:: WHAT NEEDS TO BE DONE ::
Your answer must be every line of the data that contains "mundo".

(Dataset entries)
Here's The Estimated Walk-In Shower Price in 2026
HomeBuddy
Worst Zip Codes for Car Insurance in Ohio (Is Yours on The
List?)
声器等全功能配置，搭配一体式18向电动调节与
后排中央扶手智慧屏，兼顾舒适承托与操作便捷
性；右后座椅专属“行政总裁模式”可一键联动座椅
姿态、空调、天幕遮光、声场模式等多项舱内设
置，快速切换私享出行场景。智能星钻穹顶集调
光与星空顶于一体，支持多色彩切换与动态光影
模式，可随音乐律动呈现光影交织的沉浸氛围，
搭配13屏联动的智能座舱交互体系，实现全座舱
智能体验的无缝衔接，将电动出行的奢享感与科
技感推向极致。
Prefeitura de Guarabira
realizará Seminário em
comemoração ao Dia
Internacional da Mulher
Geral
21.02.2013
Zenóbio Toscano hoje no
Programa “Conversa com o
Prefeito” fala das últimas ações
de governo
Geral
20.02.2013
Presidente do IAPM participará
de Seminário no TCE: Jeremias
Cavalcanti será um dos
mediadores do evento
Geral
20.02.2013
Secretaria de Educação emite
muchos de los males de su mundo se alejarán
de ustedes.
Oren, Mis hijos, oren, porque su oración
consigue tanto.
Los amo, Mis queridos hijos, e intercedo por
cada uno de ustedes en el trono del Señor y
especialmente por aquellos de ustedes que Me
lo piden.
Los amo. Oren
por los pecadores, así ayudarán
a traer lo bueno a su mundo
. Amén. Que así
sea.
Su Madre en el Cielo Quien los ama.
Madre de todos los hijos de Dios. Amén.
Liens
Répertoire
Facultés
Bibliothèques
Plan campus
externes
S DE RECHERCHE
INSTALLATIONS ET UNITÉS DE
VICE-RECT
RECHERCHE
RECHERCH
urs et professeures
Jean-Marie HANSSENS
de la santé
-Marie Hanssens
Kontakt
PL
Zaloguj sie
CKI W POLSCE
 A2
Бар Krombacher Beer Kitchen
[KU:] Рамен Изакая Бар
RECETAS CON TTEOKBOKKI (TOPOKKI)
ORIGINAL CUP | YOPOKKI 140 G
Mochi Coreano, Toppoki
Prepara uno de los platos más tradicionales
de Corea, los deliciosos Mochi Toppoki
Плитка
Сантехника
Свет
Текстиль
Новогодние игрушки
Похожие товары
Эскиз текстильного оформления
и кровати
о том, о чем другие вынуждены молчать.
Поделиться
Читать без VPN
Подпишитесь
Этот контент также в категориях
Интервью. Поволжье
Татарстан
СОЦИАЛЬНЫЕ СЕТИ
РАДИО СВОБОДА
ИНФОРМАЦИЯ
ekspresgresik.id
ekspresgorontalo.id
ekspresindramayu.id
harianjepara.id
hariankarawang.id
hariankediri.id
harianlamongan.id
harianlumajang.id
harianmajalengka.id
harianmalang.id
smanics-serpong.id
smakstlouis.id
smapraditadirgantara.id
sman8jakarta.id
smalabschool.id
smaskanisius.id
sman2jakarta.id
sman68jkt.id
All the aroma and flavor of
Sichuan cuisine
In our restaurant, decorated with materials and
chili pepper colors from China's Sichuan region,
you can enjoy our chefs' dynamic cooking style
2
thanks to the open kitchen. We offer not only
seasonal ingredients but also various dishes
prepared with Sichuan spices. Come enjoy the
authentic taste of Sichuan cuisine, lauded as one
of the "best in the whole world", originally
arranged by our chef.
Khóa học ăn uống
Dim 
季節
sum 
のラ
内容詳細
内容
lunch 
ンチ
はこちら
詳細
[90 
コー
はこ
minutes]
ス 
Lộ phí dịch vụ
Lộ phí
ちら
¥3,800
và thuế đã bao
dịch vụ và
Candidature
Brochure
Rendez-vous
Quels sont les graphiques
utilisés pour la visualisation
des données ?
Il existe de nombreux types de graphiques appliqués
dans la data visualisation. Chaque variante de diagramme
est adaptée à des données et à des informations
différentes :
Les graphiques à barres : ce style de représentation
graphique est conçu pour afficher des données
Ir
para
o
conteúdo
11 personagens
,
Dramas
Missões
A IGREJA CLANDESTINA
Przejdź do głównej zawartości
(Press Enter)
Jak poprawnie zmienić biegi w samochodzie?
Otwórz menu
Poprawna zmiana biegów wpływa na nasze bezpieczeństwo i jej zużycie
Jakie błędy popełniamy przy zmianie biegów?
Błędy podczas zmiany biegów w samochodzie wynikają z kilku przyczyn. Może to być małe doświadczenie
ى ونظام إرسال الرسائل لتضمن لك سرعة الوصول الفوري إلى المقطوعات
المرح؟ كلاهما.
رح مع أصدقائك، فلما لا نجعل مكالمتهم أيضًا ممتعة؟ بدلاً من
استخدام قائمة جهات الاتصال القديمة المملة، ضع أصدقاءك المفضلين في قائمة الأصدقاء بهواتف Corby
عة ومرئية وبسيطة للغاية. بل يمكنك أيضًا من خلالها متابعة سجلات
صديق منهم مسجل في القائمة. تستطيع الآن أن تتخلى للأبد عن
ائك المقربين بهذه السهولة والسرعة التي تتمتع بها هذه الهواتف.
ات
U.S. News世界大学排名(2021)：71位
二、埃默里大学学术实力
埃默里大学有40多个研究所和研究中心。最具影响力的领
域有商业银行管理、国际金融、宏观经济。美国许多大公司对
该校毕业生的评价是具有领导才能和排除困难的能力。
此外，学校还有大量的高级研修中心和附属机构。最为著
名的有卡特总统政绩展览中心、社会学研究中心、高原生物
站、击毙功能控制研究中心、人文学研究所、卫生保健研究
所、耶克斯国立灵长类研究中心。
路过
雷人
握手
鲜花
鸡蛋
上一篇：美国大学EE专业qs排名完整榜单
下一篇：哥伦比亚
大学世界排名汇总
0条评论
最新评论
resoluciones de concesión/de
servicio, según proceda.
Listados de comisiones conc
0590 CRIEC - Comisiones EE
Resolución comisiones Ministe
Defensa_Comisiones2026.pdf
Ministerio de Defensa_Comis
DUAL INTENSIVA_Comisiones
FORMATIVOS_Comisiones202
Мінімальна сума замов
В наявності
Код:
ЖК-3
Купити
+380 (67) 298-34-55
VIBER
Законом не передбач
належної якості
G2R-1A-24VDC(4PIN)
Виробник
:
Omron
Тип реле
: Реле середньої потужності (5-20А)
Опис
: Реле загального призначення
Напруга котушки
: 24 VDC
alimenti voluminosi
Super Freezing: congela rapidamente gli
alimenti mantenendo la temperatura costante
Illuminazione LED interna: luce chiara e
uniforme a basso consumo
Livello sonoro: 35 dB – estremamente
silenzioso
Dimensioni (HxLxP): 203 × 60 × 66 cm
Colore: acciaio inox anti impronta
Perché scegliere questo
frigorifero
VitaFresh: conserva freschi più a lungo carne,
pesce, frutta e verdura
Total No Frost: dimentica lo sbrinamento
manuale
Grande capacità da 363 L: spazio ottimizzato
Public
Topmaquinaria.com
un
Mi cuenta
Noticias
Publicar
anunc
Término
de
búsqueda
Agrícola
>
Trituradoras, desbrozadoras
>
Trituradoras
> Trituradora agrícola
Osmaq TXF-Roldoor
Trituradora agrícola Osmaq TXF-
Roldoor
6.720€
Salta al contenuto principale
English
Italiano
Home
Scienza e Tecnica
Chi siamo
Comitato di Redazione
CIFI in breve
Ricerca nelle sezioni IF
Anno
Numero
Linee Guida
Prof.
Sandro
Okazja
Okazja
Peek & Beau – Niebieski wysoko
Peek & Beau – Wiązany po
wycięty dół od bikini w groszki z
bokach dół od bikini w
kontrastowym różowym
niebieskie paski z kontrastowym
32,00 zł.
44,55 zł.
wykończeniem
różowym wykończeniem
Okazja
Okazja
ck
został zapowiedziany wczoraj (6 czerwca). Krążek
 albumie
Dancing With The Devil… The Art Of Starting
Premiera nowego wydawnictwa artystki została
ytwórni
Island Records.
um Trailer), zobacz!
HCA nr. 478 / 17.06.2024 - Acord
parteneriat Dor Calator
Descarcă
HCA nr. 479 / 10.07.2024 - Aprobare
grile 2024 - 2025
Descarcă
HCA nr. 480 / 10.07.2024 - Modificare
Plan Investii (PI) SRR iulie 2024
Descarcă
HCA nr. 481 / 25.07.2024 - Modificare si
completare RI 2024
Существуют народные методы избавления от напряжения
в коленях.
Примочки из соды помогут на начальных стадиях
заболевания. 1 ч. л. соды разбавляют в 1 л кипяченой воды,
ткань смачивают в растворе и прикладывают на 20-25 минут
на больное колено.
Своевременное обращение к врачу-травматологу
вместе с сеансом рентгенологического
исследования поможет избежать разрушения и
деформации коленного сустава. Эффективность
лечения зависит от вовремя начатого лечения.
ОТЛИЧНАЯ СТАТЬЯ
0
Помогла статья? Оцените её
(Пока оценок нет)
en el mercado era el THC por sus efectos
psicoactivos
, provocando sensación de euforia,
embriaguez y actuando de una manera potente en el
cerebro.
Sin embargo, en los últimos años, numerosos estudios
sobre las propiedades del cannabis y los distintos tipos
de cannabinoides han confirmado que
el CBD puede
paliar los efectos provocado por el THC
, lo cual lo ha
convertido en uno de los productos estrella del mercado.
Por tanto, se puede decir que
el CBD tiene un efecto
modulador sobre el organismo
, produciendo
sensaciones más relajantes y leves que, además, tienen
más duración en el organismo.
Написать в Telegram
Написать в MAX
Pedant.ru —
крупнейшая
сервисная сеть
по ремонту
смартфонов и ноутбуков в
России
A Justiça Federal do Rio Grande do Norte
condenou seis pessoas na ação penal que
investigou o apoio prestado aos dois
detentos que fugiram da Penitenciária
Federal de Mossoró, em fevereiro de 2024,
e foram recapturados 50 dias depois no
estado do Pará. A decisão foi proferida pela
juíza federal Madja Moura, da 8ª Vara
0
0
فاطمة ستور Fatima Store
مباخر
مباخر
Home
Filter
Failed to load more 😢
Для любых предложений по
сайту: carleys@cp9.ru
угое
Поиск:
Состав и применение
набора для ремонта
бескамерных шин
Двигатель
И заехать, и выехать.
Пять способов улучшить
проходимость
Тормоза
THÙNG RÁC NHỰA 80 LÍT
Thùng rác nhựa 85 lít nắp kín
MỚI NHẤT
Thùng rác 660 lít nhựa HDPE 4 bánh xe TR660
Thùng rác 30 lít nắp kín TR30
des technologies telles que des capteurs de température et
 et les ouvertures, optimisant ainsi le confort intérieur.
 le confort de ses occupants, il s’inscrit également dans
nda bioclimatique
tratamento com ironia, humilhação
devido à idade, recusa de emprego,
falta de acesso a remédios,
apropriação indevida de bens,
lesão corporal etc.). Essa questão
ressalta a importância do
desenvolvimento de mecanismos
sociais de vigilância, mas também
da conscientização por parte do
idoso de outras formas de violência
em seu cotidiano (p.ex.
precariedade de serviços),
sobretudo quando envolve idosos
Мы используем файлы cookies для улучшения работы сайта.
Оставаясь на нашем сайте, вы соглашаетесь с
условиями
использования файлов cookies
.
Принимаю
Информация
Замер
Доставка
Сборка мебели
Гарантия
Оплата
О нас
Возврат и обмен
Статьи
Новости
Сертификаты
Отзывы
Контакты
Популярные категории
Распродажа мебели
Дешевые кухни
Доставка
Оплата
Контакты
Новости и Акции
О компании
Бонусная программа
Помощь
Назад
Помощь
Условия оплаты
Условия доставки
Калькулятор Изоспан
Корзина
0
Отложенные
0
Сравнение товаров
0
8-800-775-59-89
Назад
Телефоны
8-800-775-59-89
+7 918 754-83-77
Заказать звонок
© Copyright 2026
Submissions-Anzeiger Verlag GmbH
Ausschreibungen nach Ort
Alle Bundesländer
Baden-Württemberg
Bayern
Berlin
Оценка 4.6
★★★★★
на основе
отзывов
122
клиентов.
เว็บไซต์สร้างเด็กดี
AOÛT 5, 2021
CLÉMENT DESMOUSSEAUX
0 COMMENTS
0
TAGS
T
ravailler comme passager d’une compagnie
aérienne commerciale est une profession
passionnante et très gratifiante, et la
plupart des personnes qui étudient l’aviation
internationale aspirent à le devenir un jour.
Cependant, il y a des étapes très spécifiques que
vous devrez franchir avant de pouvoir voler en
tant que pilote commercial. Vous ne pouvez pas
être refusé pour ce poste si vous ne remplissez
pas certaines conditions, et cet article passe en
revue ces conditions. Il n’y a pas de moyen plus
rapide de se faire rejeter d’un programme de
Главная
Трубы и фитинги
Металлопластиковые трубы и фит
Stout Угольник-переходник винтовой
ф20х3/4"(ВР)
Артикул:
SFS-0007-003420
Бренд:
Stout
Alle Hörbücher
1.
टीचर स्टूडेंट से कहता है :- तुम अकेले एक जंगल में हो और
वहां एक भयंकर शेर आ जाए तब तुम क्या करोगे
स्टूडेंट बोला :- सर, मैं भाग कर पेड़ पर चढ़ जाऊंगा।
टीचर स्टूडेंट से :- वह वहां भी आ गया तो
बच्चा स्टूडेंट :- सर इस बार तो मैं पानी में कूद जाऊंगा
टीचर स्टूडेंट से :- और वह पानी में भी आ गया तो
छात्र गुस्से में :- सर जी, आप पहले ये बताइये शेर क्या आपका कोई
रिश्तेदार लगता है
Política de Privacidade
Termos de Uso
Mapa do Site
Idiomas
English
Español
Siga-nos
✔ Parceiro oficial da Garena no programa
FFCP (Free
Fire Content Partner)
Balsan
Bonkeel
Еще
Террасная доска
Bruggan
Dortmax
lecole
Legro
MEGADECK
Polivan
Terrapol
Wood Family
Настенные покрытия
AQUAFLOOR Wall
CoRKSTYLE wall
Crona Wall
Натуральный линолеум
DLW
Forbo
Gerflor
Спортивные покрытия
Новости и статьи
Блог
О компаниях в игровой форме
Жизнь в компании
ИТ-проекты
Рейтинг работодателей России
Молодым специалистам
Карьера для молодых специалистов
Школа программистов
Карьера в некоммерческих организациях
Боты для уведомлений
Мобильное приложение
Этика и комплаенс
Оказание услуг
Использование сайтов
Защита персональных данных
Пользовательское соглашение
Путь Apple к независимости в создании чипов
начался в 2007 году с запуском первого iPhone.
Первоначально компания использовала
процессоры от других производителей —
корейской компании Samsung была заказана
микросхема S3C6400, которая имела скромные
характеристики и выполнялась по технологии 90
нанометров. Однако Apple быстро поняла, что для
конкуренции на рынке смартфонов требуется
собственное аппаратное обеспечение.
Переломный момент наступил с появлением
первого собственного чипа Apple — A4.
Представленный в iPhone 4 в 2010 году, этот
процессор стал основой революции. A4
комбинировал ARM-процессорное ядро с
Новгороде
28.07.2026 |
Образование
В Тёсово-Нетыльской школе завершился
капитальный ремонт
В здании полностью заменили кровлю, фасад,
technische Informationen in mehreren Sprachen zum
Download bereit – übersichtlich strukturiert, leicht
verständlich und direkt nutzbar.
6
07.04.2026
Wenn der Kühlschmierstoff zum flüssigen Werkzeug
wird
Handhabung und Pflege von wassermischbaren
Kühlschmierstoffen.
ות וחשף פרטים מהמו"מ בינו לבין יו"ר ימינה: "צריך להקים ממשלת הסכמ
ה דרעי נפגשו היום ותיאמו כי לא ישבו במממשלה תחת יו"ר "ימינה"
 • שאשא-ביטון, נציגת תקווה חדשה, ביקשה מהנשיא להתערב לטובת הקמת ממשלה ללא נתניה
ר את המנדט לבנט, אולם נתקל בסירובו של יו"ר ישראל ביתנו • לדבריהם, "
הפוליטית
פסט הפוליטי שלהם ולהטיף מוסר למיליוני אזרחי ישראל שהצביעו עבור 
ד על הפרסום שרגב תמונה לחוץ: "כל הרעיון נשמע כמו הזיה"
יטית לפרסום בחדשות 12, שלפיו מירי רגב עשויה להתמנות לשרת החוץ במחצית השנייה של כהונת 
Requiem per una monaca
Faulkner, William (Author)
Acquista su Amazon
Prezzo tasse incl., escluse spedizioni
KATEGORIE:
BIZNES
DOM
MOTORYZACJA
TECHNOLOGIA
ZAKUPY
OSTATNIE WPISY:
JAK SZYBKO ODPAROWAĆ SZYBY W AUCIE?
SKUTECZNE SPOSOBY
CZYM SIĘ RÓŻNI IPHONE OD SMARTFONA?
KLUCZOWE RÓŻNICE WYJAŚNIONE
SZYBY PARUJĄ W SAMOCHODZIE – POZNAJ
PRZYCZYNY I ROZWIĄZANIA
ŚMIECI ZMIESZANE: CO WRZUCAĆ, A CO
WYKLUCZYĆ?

:: RESULT BELOW ::
muchos de los males de su mundo se alejarán
a traer lo bueno a su mundo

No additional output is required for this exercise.